The state established a committee to study the funding formula and we know it is inadequate. What this committee recommended needs to be followed. Administrators cannot do their jobs if they don’t receive adequate funding. In the coming session, people will be lobbying for and against the proposed formula. As a legislator, I will definitely work with our local school administrators and community college to help them get the formula where it would benefit our schools and children.


Gov. Richardson has been pretty adamant about a health care plan, and has gone so far as to threaten a special session. How can health care be improved in the state?

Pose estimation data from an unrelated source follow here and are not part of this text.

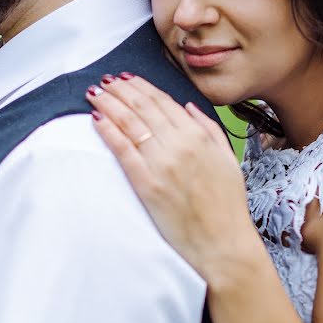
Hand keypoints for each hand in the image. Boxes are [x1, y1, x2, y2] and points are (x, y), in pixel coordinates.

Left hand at [86, 74, 260, 283]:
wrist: (222, 244)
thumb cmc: (227, 204)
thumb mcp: (227, 158)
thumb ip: (209, 128)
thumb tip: (188, 107)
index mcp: (199, 135)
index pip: (162, 101)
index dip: (141, 86)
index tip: (127, 79)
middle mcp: (179, 144)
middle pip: (142, 107)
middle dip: (120, 90)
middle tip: (104, 80)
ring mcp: (161, 163)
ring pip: (129, 123)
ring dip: (109, 104)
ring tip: (95, 93)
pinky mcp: (146, 184)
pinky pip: (122, 149)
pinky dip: (108, 131)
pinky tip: (96, 119)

Health care is an enormous problem in our state and I can understand why Governor Richardson wants to get something done. No one likes to see the sick having to suffer because they can’t afford health care. Our county pays out hundreds of thousands of dollars yearly to help with indigent care in our community. Every year our local hospital requests Sole Community Provider help and our county has been able to assist with funding. This funding helps pay for those that can’t afford health care. Without indigent help from the county, hardship would be placed on needy families. This is definitely a problem that needs to be studied. We must all work together to try to solve it. Universal health care is working in some

countries and we should study their programs. The costs and resources to pay for them must be determined. If universal coverage is not the way to go, then we need to provide incentives for our businesses to help with insurance. People say they don’t want to have health care run by government, but that is occurring when hospitals provide care to those who can’t afford it.


Regarding state infrastructure, what areas need the most improvement or repairs, and how can the state pay for such needs?

Roads, roads, and roads. In Clovis, our roads are an eyesore everywhere you go. It isn’t that our leaders aren’t working to get them repaired, instead it is lack of money to fix them. Our state is also limited in its funding. Our local legislators request money

for roads for the city and the county every year and there is never enough money. Recently, our road superintendent said the state was thinking about turning some of its state roads over to the counties because it couldn’t afford the maintenance costs. As a legislator, I will work diligently to acquire the dedicated funding in order to allow the state to bond much needed roads and projects.


What is something you felt the Legislature has not adequately handled, and how would you approach it?

The Legislature should work to always have open government as some of its committee meetings have been closed. Consequently, that has served to make people think they are trying to hide something. The best way to conduct government business is to have all legislative meetings open for anyone to attend. I will strive to see that committee meetings are adequately announced and open to the public at all times.